The Continual Learning Problem - Jessy Lin
Date read: 28th October 2025
Blog link
Key Points
- Issue: how do we continually learn without destroying everything we learned in pre-training?
-
It should be a key capability of AI systems that they can constantly get smarter and learn new things.
- Key challenges:
- Generalisation:
- How can we learn lessons from new data that generalises to more new data?
- We must convert facts to knowledge. E.g. we don’t want to predict the next work from a new sentence… we want to extract its meaning. Paraphrasing can help this.
- Models should learn to self-supervise better using new data.
- Forgetting / Integration:
- We want to update old knowledge as well as add new facts
- Models must know what to get rid of as well as be able to add new info.

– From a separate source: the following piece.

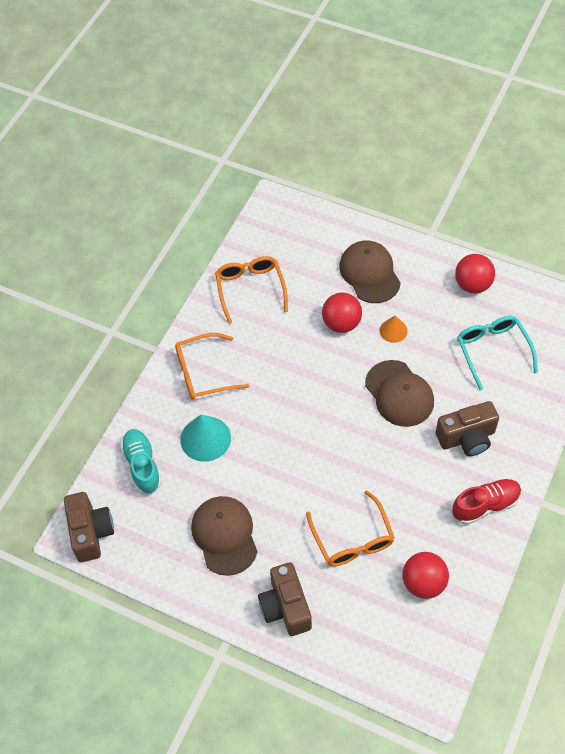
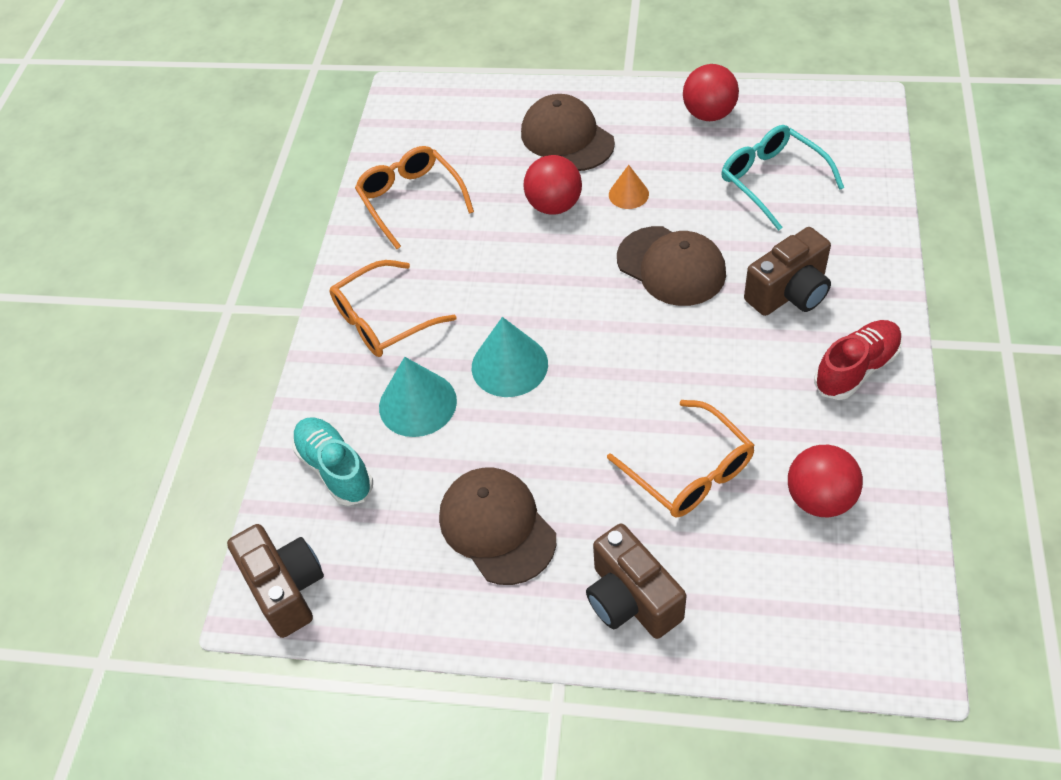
camera: 15 degrees left, 5 degrees down
none -> turquoise cone [472,317,548,397]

- We want to find and only change the weights responsible for making a decision.
-
Perfect continual learning problem: targeted weights updates, high capacity for new knowledge and adaptive integration.
- Current methods:
- Non-parametric:
- In-Context Learning: limited length
- RAG: retrieval is difficult
- Parametric:
- Full fine-tuning: many stages, comp heavy
- LoRA: low capacity
- MoEs add new experts: doesn’t update old info
- Memory Layers:
- Layers are part of normal network
- Millions of mini experts: retrieved by query-key lookup
- Only small subset is activated.
- Allows you to finetune small subset of active weights… only the ones that contain the knowledge required
- Model has to learn to organise knowledge.